In the symmetric case that is considered in Ref.~[9] for the simple states
the following parameters are equal: $G_1=G_2=G_3=G$, $d_1=d_2=d_3=\pi$,
$v_1=v_2=v_3=v$, and a value of the parameter
$G$ in the interval $(1,2)$ is the measure of rotational rate.

In the case with different masses $m_i$ given as initial data
(Fig.~2) the mentioned procedure needs some complement.
The given quark masses are connected with the others parameters
of the system by the expressions
\begin{equation}
m_i=\frac\gamma\omega C_ih_i=
\frac\gamma\omega h_ia\sqrt{1-v_i^2},\end{equation}

The values of the parameters for the rotational states in
Fig.~2 were calculated as follows: a value of $G_1$ was
chosen as a measure of rotational rate, $G_2$ and $G_3$ were taken
as tentative at the first step of an iteration. After realization
of the mentioned procedure of determination of $\theta$, $d_i$,
$\omega$, etc., the masses (32) (or relations $m_i/m_1=
(h_i/h_1)\sqrt{(1-v_i^2)/(1-v_1^2)}$, $i=2,3$) were found and
compared with the given values. The two-dimensional secant method
[14] was applied in this iterative process.

The simple states in Fig.~2 demonstrate the fol\-lowing
asymptotics in a non-relativistic and an ultra\-relativistic limits.

********************

_Brief 1_:
Reproduce the portion of the rotational states excerpt between "The values of" and "this iterative process.", inclusive.
_Brief 2_:
Which method does the rotational states excerpt say was applied in the iterative process?

_Record extracts_:

********************

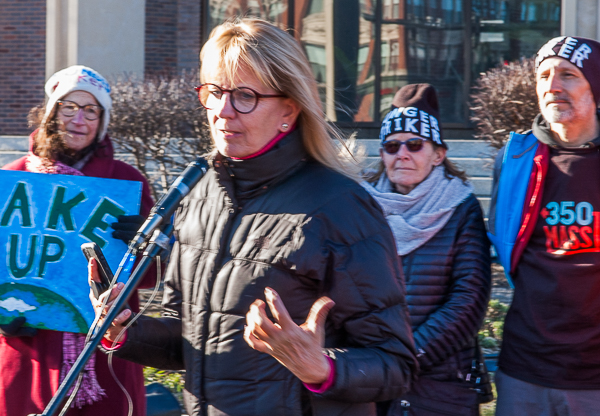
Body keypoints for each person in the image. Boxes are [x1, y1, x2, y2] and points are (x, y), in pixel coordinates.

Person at [92, 18, 418, 416]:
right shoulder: (199, 192)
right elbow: (188, 338)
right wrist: (124, 330)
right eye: (214, 91)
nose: (223, 111)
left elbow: (396, 364)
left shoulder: (340, 207)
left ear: (289, 110)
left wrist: (321, 368)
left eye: (245, 95)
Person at [0, 65, 154, 416]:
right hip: (26, 350)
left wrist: (145, 246)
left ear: (102, 120)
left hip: (106, 356)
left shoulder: (127, 182)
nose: (78, 119)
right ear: (51, 112)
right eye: (69, 107)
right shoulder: (11, 180)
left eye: (90, 110)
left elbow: (152, 278)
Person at [363, 84, 492, 416]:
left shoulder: (462, 208)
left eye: (415, 144)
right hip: (372, 380)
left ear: (438, 154)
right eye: (392, 146)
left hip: (442, 386)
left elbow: (468, 300)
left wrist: (408, 356)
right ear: (382, 154)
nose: (402, 154)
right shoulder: (362, 208)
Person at [488, 36, 600, 415]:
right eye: (544, 75)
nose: (552, 86)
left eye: (568, 75)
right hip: (524, 369)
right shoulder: (515, 159)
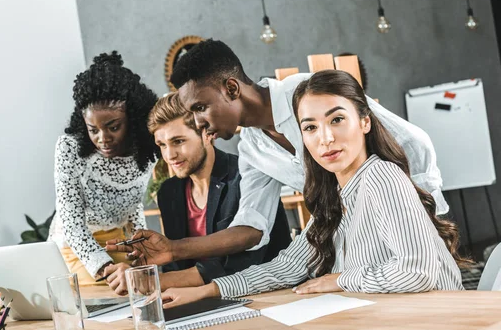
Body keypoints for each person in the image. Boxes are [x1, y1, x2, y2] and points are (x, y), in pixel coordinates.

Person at [106, 39, 449, 269]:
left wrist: (421, 217)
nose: (197, 122)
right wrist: (174, 248)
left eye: (200, 107)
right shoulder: (252, 148)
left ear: (231, 88)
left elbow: (413, 142)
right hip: (353, 253)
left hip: (408, 237)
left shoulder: (309, 92)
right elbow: (252, 228)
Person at [161, 70, 466, 308]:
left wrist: (341, 280)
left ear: (364, 123)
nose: (325, 138)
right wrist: (207, 291)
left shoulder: (381, 176)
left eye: (337, 120)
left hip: (436, 322)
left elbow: (418, 272)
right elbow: (285, 268)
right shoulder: (333, 198)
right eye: (309, 127)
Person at [102, 93, 291, 295]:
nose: (169, 155)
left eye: (178, 141)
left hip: (269, 295)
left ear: (208, 134)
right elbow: (175, 266)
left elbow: (238, 266)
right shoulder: (169, 192)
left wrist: (148, 280)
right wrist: (139, 272)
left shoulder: (246, 178)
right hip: (202, 301)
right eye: (162, 145)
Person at [47, 51, 159, 285]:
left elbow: (134, 205)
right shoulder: (69, 148)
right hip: (74, 248)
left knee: (141, 291)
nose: (102, 138)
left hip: (118, 242)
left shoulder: (146, 149)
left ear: (132, 119)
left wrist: (142, 254)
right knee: (104, 301)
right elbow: (71, 223)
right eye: (93, 129)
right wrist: (105, 268)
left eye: (113, 127)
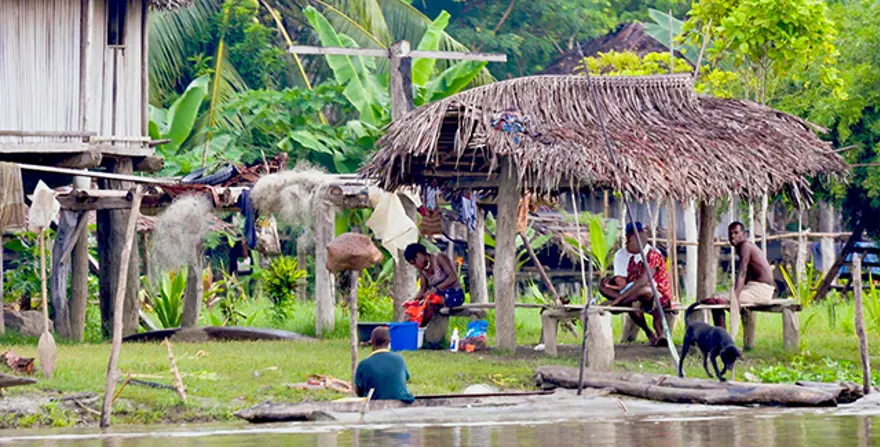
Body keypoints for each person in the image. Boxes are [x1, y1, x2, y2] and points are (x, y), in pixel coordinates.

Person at [604, 222, 674, 347]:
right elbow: (627, 283)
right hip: (634, 295)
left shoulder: (654, 255)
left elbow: (641, 282)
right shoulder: (630, 259)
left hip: (658, 294)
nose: (628, 243)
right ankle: (651, 333)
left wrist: (620, 298)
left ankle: (661, 336)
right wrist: (611, 287)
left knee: (645, 291)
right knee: (610, 289)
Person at [404, 243, 465, 327]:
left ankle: (420, 328)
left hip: (455, 294)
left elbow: (453, 277)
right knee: (416, 308)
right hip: (438, 296)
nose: (415, 265)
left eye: (414, 262)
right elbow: (423, 289)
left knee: (431, 301)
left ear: (420, 254)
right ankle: (414, 328)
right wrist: (413, 301)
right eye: (413, 264)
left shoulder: (439, 258)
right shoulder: (422, 270)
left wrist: (437, 289)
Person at [355, 326, 415, 403]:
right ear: (389, 342)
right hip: (400, 403)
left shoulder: (364, 364)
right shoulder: (399, 359)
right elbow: (405, 379)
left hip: (374, 405)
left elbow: (358, 391)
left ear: (372, 342)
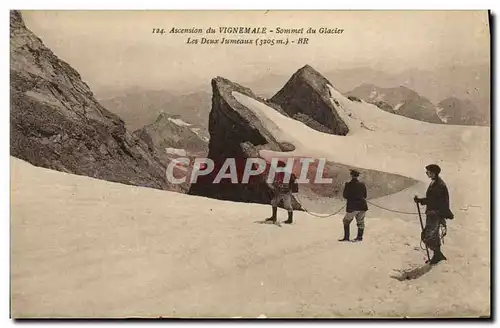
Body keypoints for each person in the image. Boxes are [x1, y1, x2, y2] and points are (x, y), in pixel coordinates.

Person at [414, 164, 453, 265]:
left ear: (434, 172)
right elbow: (432, 199)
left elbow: (434, 201)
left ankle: (438, 255)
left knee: (427, 236)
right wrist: (421, 201)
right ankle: (437, 256)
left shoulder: (439, 185)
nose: (427, 173)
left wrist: (420, 200)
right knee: (433, 235)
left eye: (428, 172)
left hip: (435, 214)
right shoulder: (435, 182)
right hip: (433, 213)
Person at [339, 169, 368, 242]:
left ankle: (346, 237)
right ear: (357, 176)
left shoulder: (348, 185)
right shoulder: (362, 184)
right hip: (362, 206)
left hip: (352, 207)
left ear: (351, 175)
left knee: (346, 221)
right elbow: (365, 196)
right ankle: (359, 237)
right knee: (360, 222)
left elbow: (345, 196)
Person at [266, 160, 298, 224]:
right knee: (278, 203)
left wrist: (274, 185)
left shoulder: (282, 173)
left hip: (284, 191)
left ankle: (276, 218)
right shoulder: (286, 173)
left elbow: (279, 182)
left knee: (277, 203)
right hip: (284, 191)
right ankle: (287, 219)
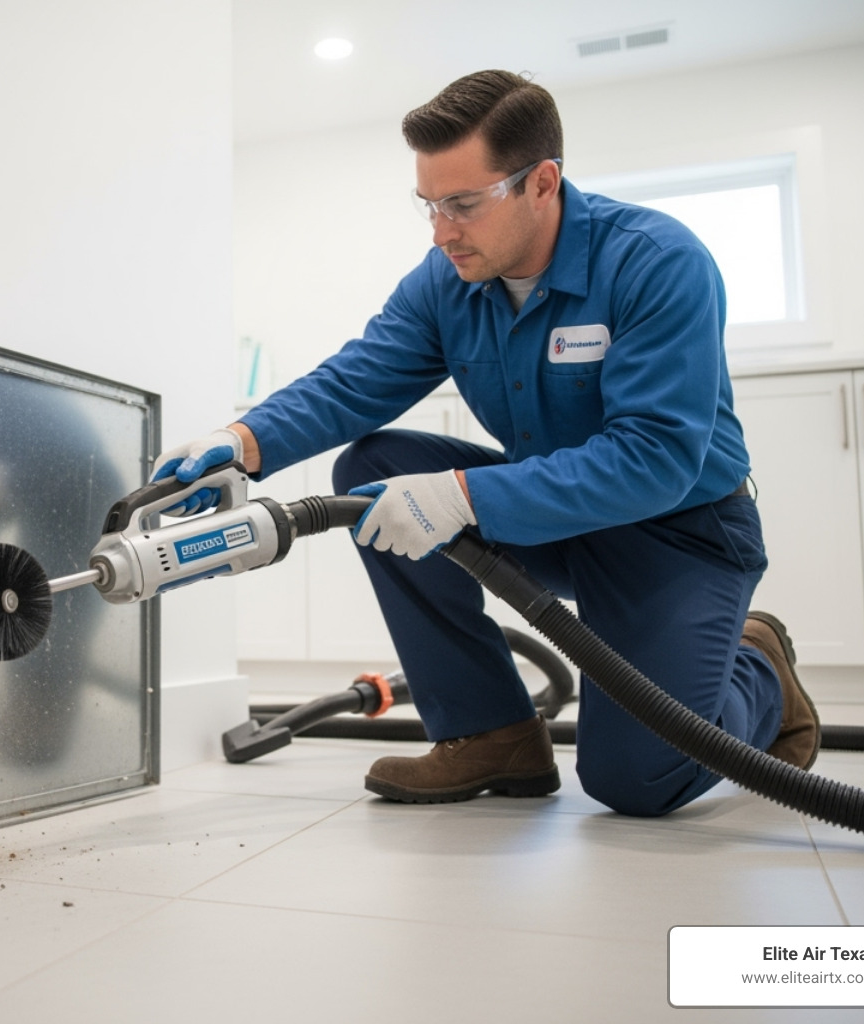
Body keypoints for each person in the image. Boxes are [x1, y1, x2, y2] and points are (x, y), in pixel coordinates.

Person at [154, 69, 819, 816]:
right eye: (430, 206)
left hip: (677, 534)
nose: (441, 232)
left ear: (542, 182)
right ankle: (490, 733)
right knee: (374, 469)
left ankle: (758, 669)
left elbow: (656, 457)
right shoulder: (447, 281)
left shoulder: (655, 262)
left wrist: (463, 496)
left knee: (636, 779)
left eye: (464, 205)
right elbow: (354, 381)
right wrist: (241, 441)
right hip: (556, 524)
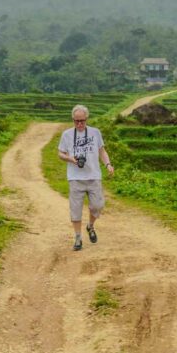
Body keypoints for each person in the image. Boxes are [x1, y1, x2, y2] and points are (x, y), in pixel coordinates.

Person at [57, 104, 114, 251]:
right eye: (76, 121)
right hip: (75, 178)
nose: (79, 124)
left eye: (82, 121)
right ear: (73, 120)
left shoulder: (95, 133)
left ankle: (90, 226)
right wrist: (71, 159)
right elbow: (60, 154)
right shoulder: (67, 134)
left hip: (94, 175)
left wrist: (108, 164)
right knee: (75, 209)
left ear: (87, 119)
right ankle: (77, 238)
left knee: (98, 206)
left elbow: (102, 151)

********************

_Output 1_:
The values of the parameters for the rotational states in
Fig.~2 were calculated as follows: a value of $G_1$ was
chosen as a measure of rotational rate, $G_2$ and $G_3$ were taken
as tentative at the first step of an iteration. After realization
of the mentioned procedure of determination of $\theta$, $d_i$,
$\omega$, etc., the masses (32) (or relations $m_i/m_1=
(h_i/h_1)\sqrt{(1-v_i^2)/(1-v_1^2)}$, $i=2,3$) were found and
compared with the given values. The two-dimensional secant method
[14] was applied in this iterative process.

_Output 2_:
The two-dimensional secant method.